We conducted a single-center retrospective cohort study of 113 pediatric patients treated surgically for PD between 2014 and 2023. Patients were divided into two cohorts: EPSiT (n = 48, 2019–2023) and open excision (n = 65, 2014–2018). Clinical data were collected from medical records for both groups and structured telephone interviews for patients undergoing EPSiT. Outcomes included operative time, hospital stay, recurrence, pain, and satisfaction.

Results

Gender distribution was identical in both cohorts (29.2% male, 70.8% female).

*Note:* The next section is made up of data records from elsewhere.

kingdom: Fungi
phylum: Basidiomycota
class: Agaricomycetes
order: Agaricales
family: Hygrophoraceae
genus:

Operative times were similar between groups (35.8 versus 31.7 min; p = .307). EPSiT was associated with significantly shorter hospital stays (mean difference −2.55 days; 95% CI −3.10 to −2.00; p < .001). Recurrence rates were comparable (16.7% versus 15.4%; p = .808). Patient-reported outcomes were available for the EPSiT cohort only and indicated high cosmetic satisfaction and minimal analgesic use. Among patients undergoing EPSiT, 41.7% returned to school immediately after discharge, and most resumed normal activities within a few days.

Conclusions

This modified EPSiT approach is feasible and may increase accessibility in resource-limited settings, representing a less invasive treatment option for PD. Further prospective studies are needed to validate these findings and define the role of EPSiT in the treatment of pediatric PD.